Fue arrancado de nuevo de su amada actividad científica cuando Alejandro IV – en contra de su voluntad y la del General de la Orden Humberto von Roman – lo nombró Obispo de Ratisbona el 5.1.1260. Entronizado el 30.3.1260, A. trabajó en el orden de las finanzas y en la reforma del clero y el pueblo. En este tiempo parece que también se puso en contacto con el predicador franciscano Berthold de Ratisbona.

La catedral el decano León de Tundorf

A. no se sentía cómodo en la posición de príncipe del imperio y por lo tanto, después de haber encontrado un sucesor capaz en la catedral el decano León de Tundorf, renunció a principios de 1262 y volvió al monasterio dominicano de Colonia. En los años 1261-63, A. también pasó un período más largo en la corte de Urbano IV en Orvieto, donde se reunió de nuevo con Tomás de Aquino.

Probablemente también con Guillermo de Moerbeke. (El pasaje del poema de la curia de Enrique el Poeta del Genio en la Corte Papal, editado por H. Grauert, que podría restaurar toda la filosofía desde su propia cabeza, si todos los libros antiguos fueran quemados, será más probable que se refiera a A. que a Tomás). 1263/64 A. predicó la cruz en nombre de Urbano IV como delegado en Alemania y Bohemia.

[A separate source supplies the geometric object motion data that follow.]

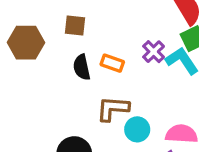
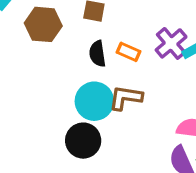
purple cross: (154, 52) -> (171, 43), size x1.4
cyan circle: (137, 129) -> (94, 101), moved, size x1.5

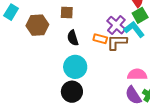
orange rectangle: (129, 52) -> (100, 39), moved
brown L-shape: (125, 98) -> (117, 42), moved

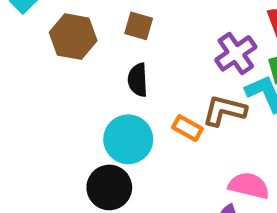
purple cross: (116, 25) -> (236, 53), moved
orange rectangle: (100, 39) -> (187, 128), moved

Después de completar su misión de cruzada, enseñó en los monasterios dominicanos de Würzburg (hasta el verano de 1267) y Estrasburgo (1267-69). Después, Colonia fue de nuevo su residencia permanente. Su labor docente y científica fue interrumpida repetidamente por arduos viajes al servicio de la Iglesia y por el desempeño de funciones episcopales. Sus extensas y exitosas actividades de arbitraje son testimonio de su gran reputación, su prudencia y su conocimiento de la ley.

Las enseñanzas de Santo Tomás de Aquino

En 1252 y 1258, su laudo arbitral puso fin a las disputas entre el arzobispo de Colonia, Konrad von Hochstaden, y la ciudad de Colonia; en 1271, entre el arzobispo Engelbert II y los ciudadanos de Colonia; en 1252, resolvió las disputas entre las ciudades de Colonia y Utrecht; en 1263, llevó a cabo un acuerdo en Donauwörth entre el obispo Hartmann de Augsburgo y el conde Ludwig von Öttingen. En 1274 Gregor X. le encargó el examen de la validez legal de la votación en Fulda.

A petición de Berthold de Ratisbona, preparó un dictamen pericial sobre cuestiones aduaneras y comerciales. En 1274, A. vio el año 1274 en el Segundo Concilio de Lyon, donde presionó a Gregor X. para la confirmación de la elección de Rodolfo de Habsburgo, con quien era amigo. Cuando el 7.3.1277 el obispo de París, Stephan Tempier, incluyó las enseñanzas de Santo Tomás de Aquino en su condena del averroísmo latino, el anciano A. fue a París para defender las enseñanzas de su difunto alumno.